A private strategy slide from Chevron, the self-dubbed “human energy company,” explained that the company would “continue to invest” in fossil fuels despite their competitors’ apparent reluctance to do so. Indeed, Exxon and Chevron just disclosed their plans to pour billions of dollars more into oil projects next year.
While posturing as partners in climate solutions, behind the scenes, the companies were conspiring to block climate action and buy time.

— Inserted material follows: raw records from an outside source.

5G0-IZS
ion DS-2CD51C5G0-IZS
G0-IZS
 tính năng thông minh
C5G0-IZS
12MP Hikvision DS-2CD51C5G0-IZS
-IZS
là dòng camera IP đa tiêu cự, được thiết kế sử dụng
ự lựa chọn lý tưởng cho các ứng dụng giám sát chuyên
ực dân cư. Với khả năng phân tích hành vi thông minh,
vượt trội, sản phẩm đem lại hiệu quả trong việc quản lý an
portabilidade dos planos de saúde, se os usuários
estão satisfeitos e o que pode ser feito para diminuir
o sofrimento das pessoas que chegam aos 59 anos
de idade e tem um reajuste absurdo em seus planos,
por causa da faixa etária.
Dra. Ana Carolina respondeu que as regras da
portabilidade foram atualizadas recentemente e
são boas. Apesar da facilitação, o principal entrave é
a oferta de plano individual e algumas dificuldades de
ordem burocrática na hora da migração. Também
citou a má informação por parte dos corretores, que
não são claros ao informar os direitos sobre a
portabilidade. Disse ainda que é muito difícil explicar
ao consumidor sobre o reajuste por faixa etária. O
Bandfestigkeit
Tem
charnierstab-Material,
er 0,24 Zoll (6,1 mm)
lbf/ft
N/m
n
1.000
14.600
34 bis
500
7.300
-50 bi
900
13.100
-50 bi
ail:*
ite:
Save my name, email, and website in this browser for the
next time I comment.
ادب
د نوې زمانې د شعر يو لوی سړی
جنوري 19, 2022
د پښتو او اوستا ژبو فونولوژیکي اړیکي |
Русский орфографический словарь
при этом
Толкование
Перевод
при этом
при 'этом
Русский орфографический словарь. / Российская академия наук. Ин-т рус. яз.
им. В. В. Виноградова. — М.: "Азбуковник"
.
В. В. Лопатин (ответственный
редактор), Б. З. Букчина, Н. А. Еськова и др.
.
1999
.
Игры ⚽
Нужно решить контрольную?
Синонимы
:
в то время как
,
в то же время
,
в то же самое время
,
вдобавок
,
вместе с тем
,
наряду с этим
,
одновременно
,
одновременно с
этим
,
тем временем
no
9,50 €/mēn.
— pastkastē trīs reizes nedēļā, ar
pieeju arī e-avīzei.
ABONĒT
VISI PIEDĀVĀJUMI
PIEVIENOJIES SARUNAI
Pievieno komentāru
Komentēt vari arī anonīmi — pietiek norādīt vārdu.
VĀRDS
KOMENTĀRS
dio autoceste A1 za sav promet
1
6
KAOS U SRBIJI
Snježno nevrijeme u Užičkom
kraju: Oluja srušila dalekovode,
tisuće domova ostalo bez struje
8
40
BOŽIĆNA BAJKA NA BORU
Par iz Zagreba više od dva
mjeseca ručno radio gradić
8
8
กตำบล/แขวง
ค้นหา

In an email unearthed by the committee, one BP employee noted the company’s tendency to oppose climate regulations: “we wait for the rules to come out, we don’t like what we see, and then try to resist and block.” In another email discussing the company’s emissions plans for one of its gas projects off the coast of Trinidad and Tobago, a BP executive wrote that the company has “no obligation to minimize GHG [greenhouse gas] emissions” and that BP should only “minimize [GHG emissions] where it makes commercial sense.”
Another BP executive also privately admitted that divesting oil and gas projects, or selling them to other companies, is “an important part of our strategy” even though “these divestments may not directly lead to a reduction in absolute global emissions.”
“What exactly are we supposed to do instead of divesting … pour concrete over the oil sands and burn the deed to the land so no one can buy them?” one executive from Shell responded to another’s admission that “we transfer CO2 liability when we divest.” [The answer is yes, that’s exactly what they should do.]
The “Slippery Six” hid documents from the committee and attempted to hinder the investigation.
While the committee did discover plentiful evidence of Big Oil’s deception, the “slippery six” subjects of the investigation defied their subpoenas and refused to cooperate with the committee, according to the latest report.
Some companies blacked out multiple phrases from their documents without explanation; the American Petroleum Institute, for example, failed to redact just one of its references to maintaining “the industry’s license to operate” in copies of a proposal it sent to the committee. Exxon redacted entire pages. The Chamber of Commerce, a key player in the history of climate denial and foe of corporate accountability, refused to turn over “almost all” internal documents requested by the committee.
The report also documents other times the companies tried to hinder investigations into their lies, including instances of bullying and attempting to invalidate the work of journalists who sought to expose the truth.
The committee’s investigation unveiled the truth, but the work to hold Big Oil accountable isn’t done.
Here’s just some of what the House Oversight Committee has accomplished through its investigation:
In a historic hearing, the committee forced Big Oil executives to testify, for the very first time, about their climate commitments under oath. Chair Carolyn Maloney asked the executives to pledge to stop funding climate disinformation — and all of them refused.
In a second hearing, the committee debunked the oil majors’ phony “net-zero” pledges — and called in a witness who put ExxonKnews in the Congressional record :)
The committee unearthed thousands of pages of internal company documents that provide ample evidence of Big Oil’s ongoing deception and fraud — evidence that is sure to fuel accountability efforts in court and beyond.
As Representative Khanna himself told NBC, “the only way we’re going to have accountability” is if others take up the reins on this work when the Democrats lose control of the House next year.
It will fall to the Senate, to communities taking Big Oil companies to court, and hopefully the U.S. Department of Justice, to carry the torch from here.
As always, we’ll be following closely and bringing you the latest.